BCG clinical trials begin
Netea, who collaborates with Benn, is wary about suggesting that a BCG shot from decades ago protects against COVID-19 but remains open-minded about the efficacy of more recent BCG shots. “We need randomized clinical trials to be able to draw conclusions,” he says. Trials are kicking off in the Netherlands, Greece, Australia, Denmark, France, Germany, and the US, says Netea, mostly to test BCG in medical staff.
This vaccine protects babies against TB. If we start using it for something unproven, there is a danger a price will be paid by young children.—Nigel Curtis, Murdock Children’s Research Institute and the University of Melbourne
In an Australian trial among 4,000 healthcare workers, “we will measure whether those who get the vaccine get less COVID-19, and if they do get it, if they are unwell for less time or have less severe symptoms,” says Nigel Curtis, a clinician and researcher at the Murdock Children’s Research Institute and the University of Melbourne.
In the Netherlands, Netea is recruiting 1,500 volunteer healthcare providers, half of whom will be randomly selected to receive BCG. He is also starting a trial soon on 1,600 volunteers over the age of 60, half of whom will receive a placebo injection, the other half BCG. Netea advocates BCG as a possible preventive measure only for at-risk groups to avoid shortages. “It could be a bridge to a vaccine,” says O’Neill, who notes that tuberculosis bacteria live in the lungs, so BCG could perhaps boost immunity there. “I am waiting for the trials of course.”
Benn is planning a trial in Denmark to look at 1,500 healthcare workers randomized to receive BCG or placebo and then followed for COVID-19 and other infectious diseases.
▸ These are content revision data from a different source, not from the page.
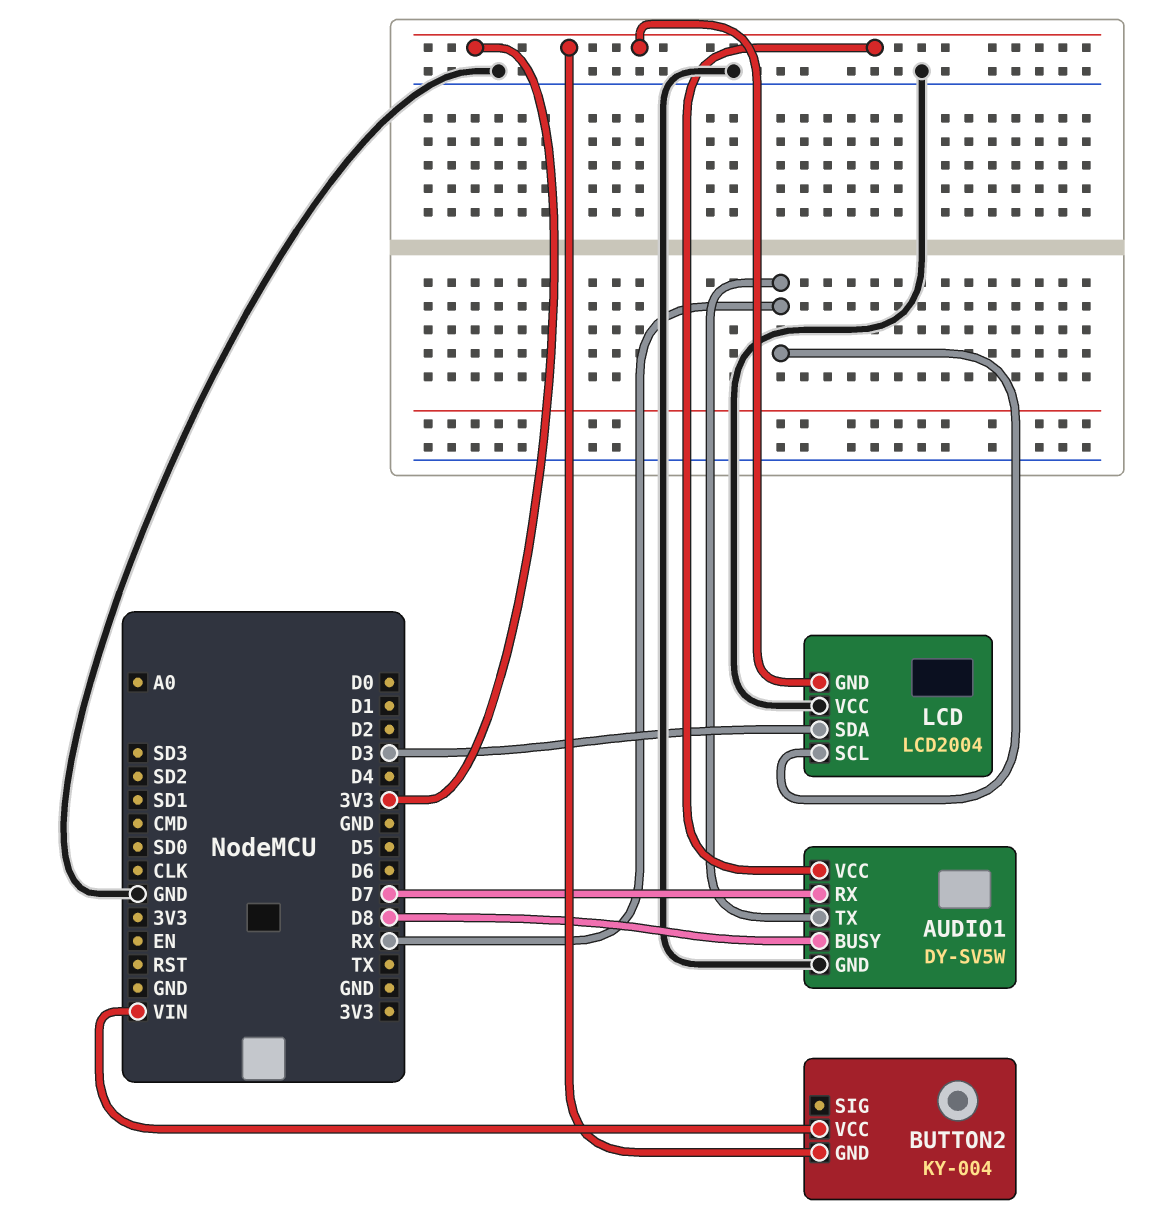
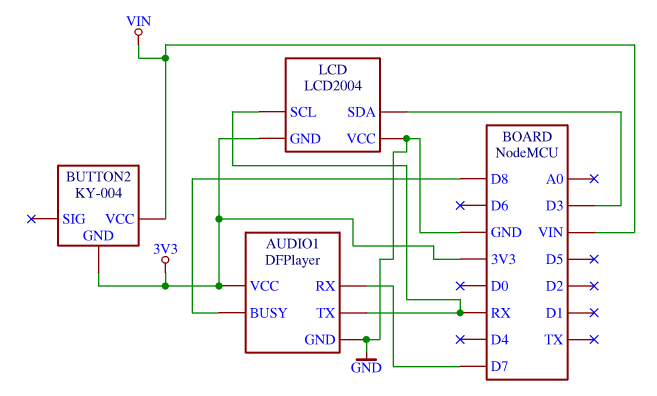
AUDIO1: DY-SV5W -> DFPlayer

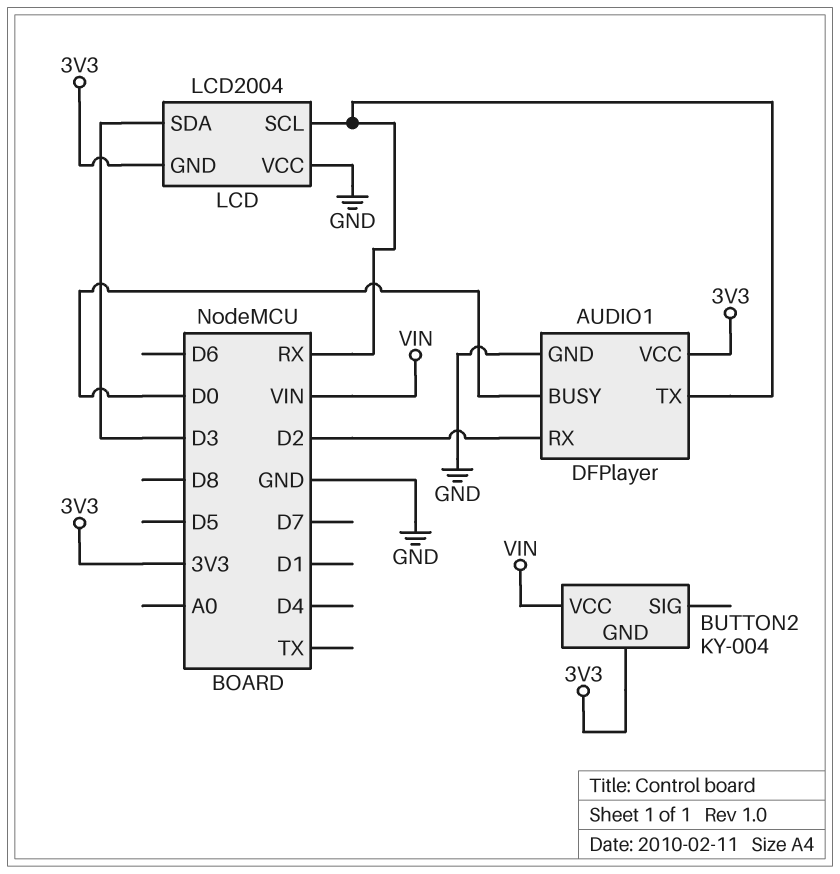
AUDIO1 pin BUSY: D8 -> D0
AUDIO1 pin RX: D7 -> D2

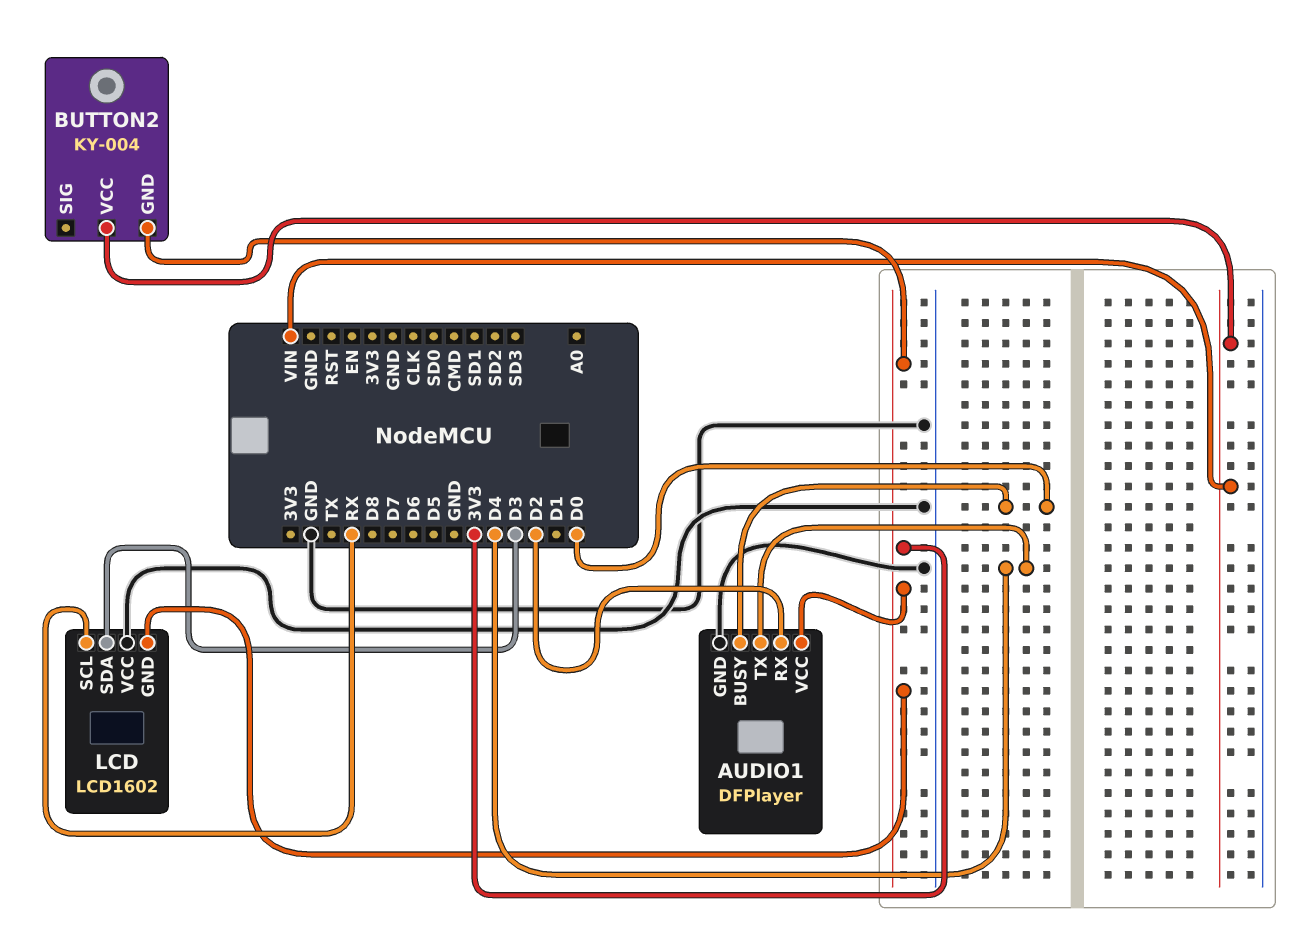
AUDIO1 pin TX: RX -> D4
LCD: LCD2004 -> LCD1602

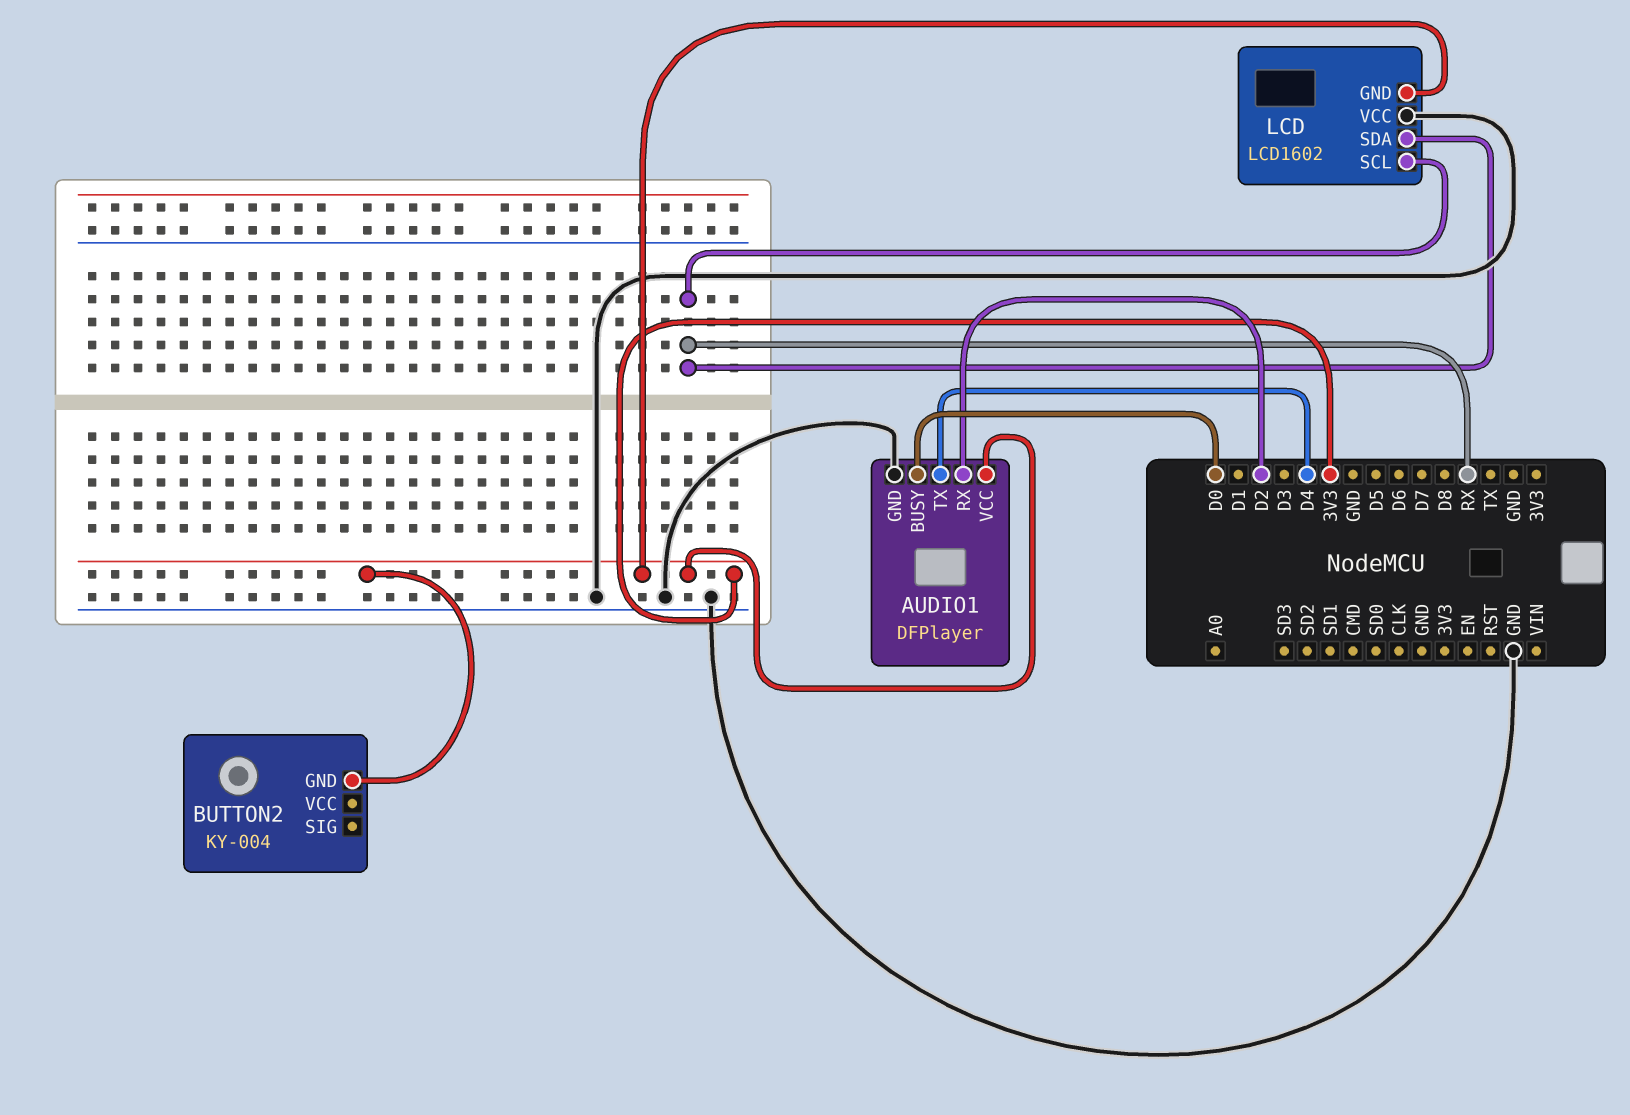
BUTTON2 pin VCC: VIN -> none
LCD pin SDA: D3 -> RX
Denmark used BCG up until the 1980s, so there will be a subgroup among the newly vaccinated who received BCG once before, at school. Benn hypothesizes that BCG benefits will be more pronounced amongst this subset of healthcare workers than those who did not get a BCG jab as children.
A risk for BCG shortages
In the absence of clinical trial data, the World Health Organization does not recommend BCG for the prevention of COVID-19. There is concern that people might jump the gun and decide BCG is effective before the trial results come out. McLaren says she worries that the rash of preprint comparison studies could inflict harm. “If people interpret these correlation studies as high-quality evidence or jump on the bandwagon of BCG, then we might invest in polices that are ineffective and take resources away from infants and children who need BCG vaccines,” she says.
Curtis too is concerned. He says he has heard about vaccine supplies in parts of Africa meant for children being diverted to healthcare workers. “That is a tragedy,” says Curtis. “This vaccine protects babies against TB. If we start using it for something unproven, there is a danger a price will be paid by young children.”